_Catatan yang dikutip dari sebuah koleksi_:

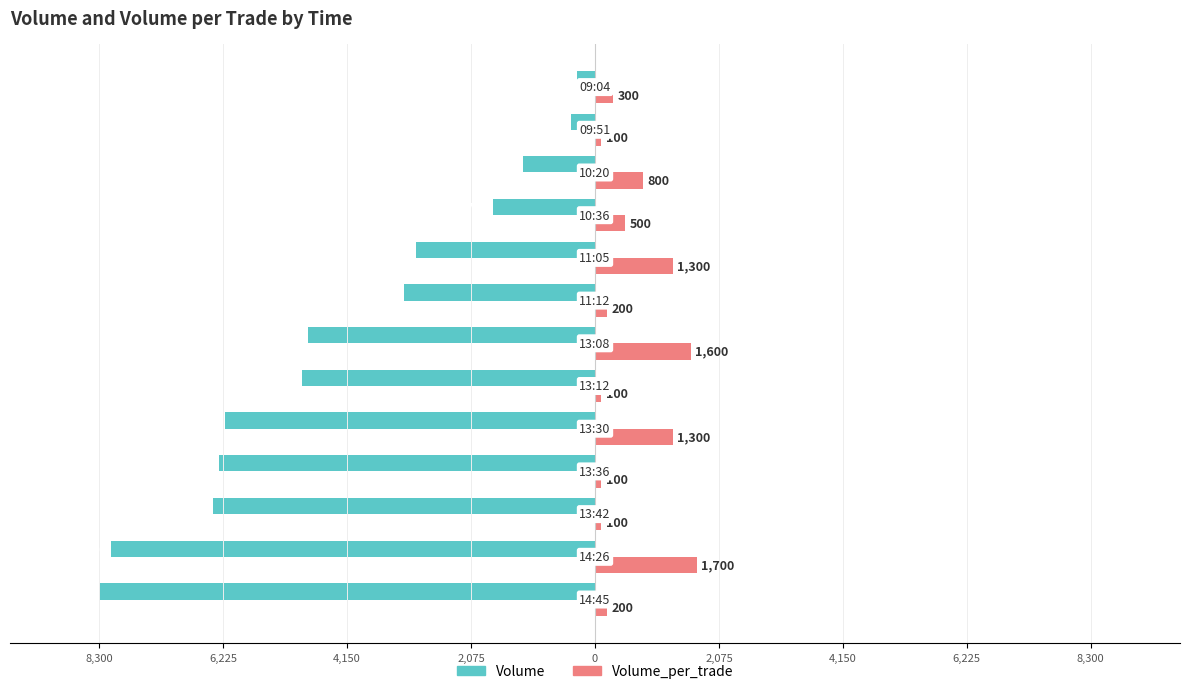

What are all the series names shown in the legend?

Volume, Volume_per_trade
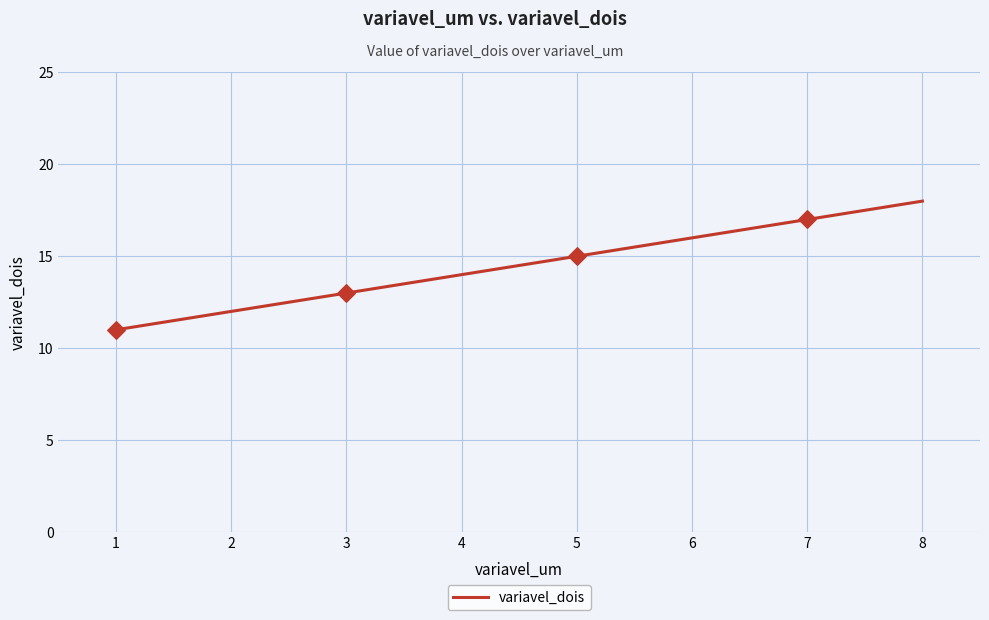

What is the ratio of the value at 1 to the value at 7?

0.6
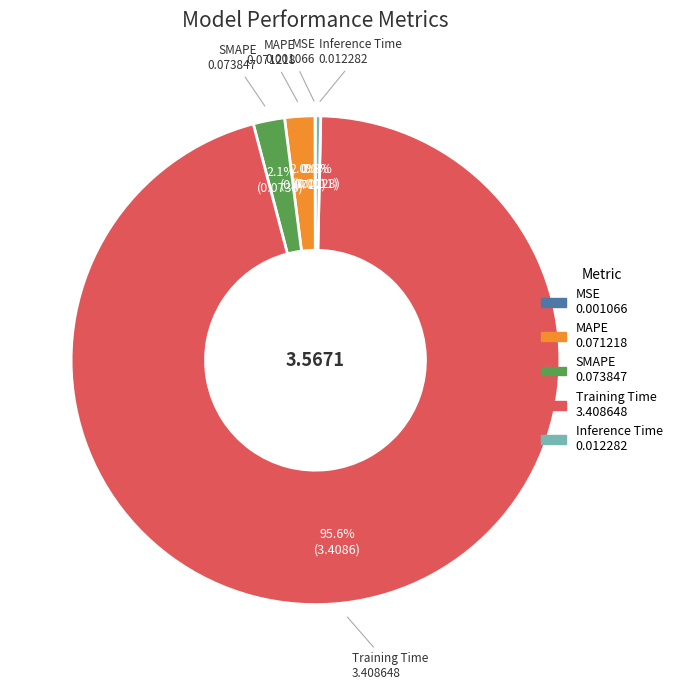

What is the total percentage of MAPE and Inference Time?

2.3%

_TUJUAN LATIHAN_: Cetak ulang seluruh baris daftar di atas tanpa mengubah satu kata pun, tetapi jangan sertakan gambarnya.

_JAWABAN_:
What are all the series names shown in the legend?

Volume, Volume_per_trade

What is the ratio of the value at 1 to the value at 7?

0.6

What is the total percentage of MAPE and Inference Time?

2.3%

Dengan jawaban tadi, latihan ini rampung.